Im vorliegenden Fall wurden die Beschwerdeführer 2.1 und 2.2 (unabhängig davon, ob sie das Schreiben vom 12. September 2024 erhalten haben oder nicht) von der Schulleitung über das Fehlverhalten des Beschwerdeführers 1 orientiert, bevor eine Disziplinarmassnahme ausgesprochen wurde. Am 3. Dezember 2024 fand ein Gespräch zwischen dem Rektor, dem Beschwerdeführer 1 und der Beschwerdeführerin 2.2 (Mutter) statt. Mit Schreiben vom 20. Dezember 2024 konkretisierte die Schulleitung die Vorwürfe. Die Beschwerdeführer erhielten die Gelegenheit zu einer schriftlichen Stellungnahme, welche sie mit Schreiben vom 6. Januar 2025 auch wahrnahmen. Entsprechend den vorstehenden Ausführungen lässt sich dieses Vorgehen nicht beanstanden; ein weitergehender Anspruch lässt sich weder aus der Schulgesetzgebung ableiten noch ergibt er sich gestützt auf eine andere Grundlage.

3. 3.1. Disziplinarische Massnahmen sind administrative Sanktionen gegenüber Personen, die in einem Sonderstatusverhältnis stehen wie zum Beispiel Schülerinnen und Schüler. Sie dienen namentlich der Aufrechterhaltung der Ordnung der Verwaltungsbehörden (HÄFELIN/MÜLLER/UHLMANN, a.a.O., Rz. 1505).

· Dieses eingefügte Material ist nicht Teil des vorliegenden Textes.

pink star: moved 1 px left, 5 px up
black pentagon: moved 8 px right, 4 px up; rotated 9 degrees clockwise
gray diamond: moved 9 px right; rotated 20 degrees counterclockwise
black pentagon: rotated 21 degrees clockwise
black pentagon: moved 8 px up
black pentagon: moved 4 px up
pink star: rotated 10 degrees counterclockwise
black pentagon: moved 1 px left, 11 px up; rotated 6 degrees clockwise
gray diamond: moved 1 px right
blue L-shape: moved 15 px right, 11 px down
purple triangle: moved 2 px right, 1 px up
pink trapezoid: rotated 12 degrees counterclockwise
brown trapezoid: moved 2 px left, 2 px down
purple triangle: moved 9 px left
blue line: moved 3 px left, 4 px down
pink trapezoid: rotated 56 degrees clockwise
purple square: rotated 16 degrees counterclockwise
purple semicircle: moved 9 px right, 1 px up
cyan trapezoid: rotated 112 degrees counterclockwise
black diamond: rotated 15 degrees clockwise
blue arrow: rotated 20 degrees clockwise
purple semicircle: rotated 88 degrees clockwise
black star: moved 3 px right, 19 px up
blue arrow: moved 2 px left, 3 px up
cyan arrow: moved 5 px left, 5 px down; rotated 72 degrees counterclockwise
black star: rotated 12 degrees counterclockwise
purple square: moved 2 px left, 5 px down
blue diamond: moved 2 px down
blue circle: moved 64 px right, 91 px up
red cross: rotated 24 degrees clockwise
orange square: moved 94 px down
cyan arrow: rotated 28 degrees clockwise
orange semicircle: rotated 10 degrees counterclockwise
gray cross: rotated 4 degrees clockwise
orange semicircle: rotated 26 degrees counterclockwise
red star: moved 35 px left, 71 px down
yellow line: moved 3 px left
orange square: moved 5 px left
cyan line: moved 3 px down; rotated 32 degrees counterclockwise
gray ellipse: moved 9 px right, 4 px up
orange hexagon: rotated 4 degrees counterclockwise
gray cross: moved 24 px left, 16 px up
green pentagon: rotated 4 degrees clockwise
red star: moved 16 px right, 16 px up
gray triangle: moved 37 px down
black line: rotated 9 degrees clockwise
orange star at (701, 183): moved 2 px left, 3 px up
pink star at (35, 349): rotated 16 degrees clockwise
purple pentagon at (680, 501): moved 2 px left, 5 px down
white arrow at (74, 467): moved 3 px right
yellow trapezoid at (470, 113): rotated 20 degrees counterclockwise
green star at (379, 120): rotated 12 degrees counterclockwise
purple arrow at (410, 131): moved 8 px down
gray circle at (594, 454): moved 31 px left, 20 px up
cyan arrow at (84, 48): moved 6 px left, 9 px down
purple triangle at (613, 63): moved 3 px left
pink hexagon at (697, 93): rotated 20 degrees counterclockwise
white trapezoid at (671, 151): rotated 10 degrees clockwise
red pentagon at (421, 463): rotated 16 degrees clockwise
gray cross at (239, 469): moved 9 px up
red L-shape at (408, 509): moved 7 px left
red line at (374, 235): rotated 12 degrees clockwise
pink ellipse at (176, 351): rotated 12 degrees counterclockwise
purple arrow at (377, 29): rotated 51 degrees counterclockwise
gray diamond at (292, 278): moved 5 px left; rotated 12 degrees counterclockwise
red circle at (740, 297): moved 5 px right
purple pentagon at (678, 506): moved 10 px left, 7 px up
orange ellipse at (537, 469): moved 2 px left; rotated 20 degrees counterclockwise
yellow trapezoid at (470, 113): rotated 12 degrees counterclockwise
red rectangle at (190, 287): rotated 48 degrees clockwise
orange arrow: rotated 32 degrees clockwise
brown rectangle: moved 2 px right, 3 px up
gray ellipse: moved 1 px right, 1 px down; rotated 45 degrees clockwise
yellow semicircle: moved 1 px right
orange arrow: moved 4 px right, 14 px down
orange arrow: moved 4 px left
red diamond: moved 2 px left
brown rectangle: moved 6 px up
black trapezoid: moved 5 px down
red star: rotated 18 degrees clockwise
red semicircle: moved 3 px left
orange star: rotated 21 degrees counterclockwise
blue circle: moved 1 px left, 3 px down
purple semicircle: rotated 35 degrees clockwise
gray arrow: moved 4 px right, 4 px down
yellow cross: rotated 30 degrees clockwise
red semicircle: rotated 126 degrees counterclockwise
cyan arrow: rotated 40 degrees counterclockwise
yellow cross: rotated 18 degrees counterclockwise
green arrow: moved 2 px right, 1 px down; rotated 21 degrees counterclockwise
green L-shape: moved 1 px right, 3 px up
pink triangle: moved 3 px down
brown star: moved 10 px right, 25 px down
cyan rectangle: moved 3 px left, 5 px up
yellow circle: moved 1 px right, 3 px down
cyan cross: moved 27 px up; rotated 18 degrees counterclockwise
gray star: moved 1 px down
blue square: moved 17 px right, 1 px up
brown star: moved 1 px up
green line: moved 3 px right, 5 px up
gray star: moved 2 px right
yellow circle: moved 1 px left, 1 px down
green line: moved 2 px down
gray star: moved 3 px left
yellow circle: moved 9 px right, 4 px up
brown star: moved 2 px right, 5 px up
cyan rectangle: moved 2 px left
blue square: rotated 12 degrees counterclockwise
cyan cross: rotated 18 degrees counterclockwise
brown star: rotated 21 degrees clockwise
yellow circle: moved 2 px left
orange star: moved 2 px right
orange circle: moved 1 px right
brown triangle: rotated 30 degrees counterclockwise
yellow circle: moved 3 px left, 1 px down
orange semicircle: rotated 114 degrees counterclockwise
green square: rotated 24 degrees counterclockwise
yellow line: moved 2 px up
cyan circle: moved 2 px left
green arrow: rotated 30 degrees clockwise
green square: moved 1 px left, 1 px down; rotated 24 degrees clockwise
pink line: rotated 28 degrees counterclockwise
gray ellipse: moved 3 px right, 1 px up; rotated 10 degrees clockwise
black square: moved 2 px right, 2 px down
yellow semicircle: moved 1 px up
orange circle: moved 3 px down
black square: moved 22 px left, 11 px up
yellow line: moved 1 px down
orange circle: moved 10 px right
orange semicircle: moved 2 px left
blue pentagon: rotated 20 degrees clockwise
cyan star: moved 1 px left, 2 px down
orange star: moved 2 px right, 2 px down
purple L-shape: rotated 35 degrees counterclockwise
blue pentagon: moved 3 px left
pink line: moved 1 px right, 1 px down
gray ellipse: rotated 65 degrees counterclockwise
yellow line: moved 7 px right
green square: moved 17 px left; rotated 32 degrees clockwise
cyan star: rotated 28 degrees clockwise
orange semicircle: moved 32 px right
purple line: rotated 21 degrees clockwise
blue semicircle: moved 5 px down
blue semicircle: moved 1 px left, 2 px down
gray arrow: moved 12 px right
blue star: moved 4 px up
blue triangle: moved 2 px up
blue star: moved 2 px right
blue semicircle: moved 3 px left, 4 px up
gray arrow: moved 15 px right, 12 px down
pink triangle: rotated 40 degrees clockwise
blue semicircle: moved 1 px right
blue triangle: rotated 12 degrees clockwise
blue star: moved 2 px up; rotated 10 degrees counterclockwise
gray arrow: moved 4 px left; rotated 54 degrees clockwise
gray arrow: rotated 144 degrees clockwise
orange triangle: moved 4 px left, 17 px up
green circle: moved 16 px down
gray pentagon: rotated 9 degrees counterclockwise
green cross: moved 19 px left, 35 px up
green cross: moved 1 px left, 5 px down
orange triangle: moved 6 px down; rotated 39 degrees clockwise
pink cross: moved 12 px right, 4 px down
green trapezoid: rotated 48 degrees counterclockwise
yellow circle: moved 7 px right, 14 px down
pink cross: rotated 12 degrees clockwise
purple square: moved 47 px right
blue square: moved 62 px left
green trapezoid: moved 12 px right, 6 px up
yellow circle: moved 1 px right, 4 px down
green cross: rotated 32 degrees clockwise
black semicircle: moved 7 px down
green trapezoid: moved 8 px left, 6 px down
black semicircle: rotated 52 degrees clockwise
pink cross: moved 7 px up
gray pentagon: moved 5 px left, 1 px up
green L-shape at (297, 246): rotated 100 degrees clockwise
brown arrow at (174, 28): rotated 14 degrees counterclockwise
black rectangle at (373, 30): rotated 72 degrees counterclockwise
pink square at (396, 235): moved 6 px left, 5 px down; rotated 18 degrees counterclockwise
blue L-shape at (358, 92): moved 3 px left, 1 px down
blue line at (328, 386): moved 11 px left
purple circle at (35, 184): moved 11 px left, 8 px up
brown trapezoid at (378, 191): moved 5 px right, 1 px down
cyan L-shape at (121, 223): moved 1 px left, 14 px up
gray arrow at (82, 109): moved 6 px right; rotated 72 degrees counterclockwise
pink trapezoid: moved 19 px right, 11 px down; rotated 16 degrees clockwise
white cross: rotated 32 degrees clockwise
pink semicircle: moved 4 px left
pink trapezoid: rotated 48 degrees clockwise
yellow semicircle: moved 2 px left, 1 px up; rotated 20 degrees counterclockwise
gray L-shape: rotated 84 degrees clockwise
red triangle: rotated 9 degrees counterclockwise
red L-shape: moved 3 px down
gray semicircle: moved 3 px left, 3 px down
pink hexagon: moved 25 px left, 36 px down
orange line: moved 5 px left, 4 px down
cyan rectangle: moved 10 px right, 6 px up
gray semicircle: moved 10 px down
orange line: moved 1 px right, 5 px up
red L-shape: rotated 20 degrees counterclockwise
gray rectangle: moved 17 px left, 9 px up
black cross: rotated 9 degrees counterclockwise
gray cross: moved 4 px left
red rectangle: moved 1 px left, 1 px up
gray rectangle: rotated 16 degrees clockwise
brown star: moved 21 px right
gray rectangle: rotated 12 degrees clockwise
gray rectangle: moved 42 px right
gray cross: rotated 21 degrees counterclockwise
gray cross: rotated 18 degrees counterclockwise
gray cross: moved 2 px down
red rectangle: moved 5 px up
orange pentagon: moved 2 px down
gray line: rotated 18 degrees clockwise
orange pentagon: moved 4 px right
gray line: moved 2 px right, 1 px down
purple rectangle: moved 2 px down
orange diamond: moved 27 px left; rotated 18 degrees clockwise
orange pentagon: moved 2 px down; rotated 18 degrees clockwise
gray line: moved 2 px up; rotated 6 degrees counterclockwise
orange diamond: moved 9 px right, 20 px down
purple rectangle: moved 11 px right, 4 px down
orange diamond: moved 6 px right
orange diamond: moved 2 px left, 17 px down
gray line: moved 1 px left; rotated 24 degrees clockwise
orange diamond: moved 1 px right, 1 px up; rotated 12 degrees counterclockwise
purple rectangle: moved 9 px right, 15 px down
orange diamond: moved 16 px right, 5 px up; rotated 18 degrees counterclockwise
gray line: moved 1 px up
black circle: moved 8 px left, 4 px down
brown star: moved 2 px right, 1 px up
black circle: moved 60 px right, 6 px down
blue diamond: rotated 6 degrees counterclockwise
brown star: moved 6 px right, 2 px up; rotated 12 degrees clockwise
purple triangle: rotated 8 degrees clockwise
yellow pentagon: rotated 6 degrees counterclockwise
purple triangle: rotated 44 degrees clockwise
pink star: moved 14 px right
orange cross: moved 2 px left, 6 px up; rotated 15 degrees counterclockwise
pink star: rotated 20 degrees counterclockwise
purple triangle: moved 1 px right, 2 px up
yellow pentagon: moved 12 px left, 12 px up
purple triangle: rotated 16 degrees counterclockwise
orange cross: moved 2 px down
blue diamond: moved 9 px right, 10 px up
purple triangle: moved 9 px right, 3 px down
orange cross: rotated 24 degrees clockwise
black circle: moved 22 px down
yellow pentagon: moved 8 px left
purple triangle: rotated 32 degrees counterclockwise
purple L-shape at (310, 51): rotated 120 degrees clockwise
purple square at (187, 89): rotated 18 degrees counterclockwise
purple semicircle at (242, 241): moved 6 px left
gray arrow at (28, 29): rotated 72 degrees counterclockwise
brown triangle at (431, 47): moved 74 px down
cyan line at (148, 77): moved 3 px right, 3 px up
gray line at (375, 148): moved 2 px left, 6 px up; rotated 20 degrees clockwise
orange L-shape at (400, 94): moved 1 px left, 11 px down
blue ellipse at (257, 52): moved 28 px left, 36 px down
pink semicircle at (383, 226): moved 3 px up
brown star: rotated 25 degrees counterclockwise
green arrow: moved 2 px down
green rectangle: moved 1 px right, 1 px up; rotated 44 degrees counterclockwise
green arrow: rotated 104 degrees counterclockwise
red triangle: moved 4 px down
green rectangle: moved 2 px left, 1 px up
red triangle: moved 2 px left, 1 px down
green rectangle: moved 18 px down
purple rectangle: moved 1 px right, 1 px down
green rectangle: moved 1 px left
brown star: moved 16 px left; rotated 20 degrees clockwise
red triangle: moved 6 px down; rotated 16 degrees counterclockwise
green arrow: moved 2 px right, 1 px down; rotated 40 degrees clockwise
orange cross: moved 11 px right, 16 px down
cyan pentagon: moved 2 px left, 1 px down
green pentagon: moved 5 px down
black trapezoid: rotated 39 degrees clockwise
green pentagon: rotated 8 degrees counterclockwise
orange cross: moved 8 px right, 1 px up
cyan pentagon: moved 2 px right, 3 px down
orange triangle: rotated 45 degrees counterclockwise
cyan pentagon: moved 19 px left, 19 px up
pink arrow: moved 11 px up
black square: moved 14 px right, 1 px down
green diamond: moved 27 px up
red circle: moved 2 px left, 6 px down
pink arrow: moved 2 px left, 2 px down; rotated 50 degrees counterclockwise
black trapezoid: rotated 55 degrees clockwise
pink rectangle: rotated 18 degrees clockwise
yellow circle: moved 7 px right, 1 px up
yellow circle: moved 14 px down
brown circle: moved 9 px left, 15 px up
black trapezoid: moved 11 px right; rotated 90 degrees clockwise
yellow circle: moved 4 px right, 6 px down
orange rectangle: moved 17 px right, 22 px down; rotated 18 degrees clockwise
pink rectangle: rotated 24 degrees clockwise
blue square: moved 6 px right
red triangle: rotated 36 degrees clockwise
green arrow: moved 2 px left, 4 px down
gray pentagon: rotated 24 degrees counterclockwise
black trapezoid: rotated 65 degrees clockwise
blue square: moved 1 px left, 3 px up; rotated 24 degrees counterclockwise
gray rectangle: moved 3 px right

Die Bestimmung von Art und Mass der zu ergreifenden Disziplinarsanktion ist vorab Sache der zuständigen Behörde, die aber das ihr zukommende Ermessen pflichtgemäss auszuüben und insbesondere die Gebote der Rechtsgleichheit und der Verhältnismässigkeit einzuhalten hat (WIEDERKEHR/RICHLI, Praxis des allgemeinen Verwaltungsrechts, Band I, 2012, Rz. 3153, 3157 mit Hinweisen).

3.2. Das Erfordernis des Rechtssatzes und das Erfordernis der Gesetzesform gelten auch für Disziplinarmassnahmen. Wenn die Disziplinierten in einem Sonderstatusverhältnis stehen, sind an die Bestimmtheit des Rechtssatzes

- 11 und an das Erfordernis der Gesetzesform keine allzu hohen Anforderungen zu stellen (HÄFELIN/MÜLLER/UHLMANN, a.a.O., Rz. 1514). Die gesetzliche Grundlage für die Androhung der Wegweisung ist vorliegend gegeben (§ 48 Abs. 1 lit. b Mittelschuldekret).

3.3. 3.3.1. Die Vorinstanz führt aus, der Beschwerdeführer 1 habe seit seinem Eintritt ins Gymnasium wiederholt gegen die Regeln der Hausordnung verstossen, Anweisungen von Lehrpersonen und der Schulleitung nicht befolgt und sich gegenüber Mitschülerinnen und Mitschülern, aber auch gegenüber Lehrpersonen immer wieder unangemessen, unanständig, verletzend und diskriminierend geäussert.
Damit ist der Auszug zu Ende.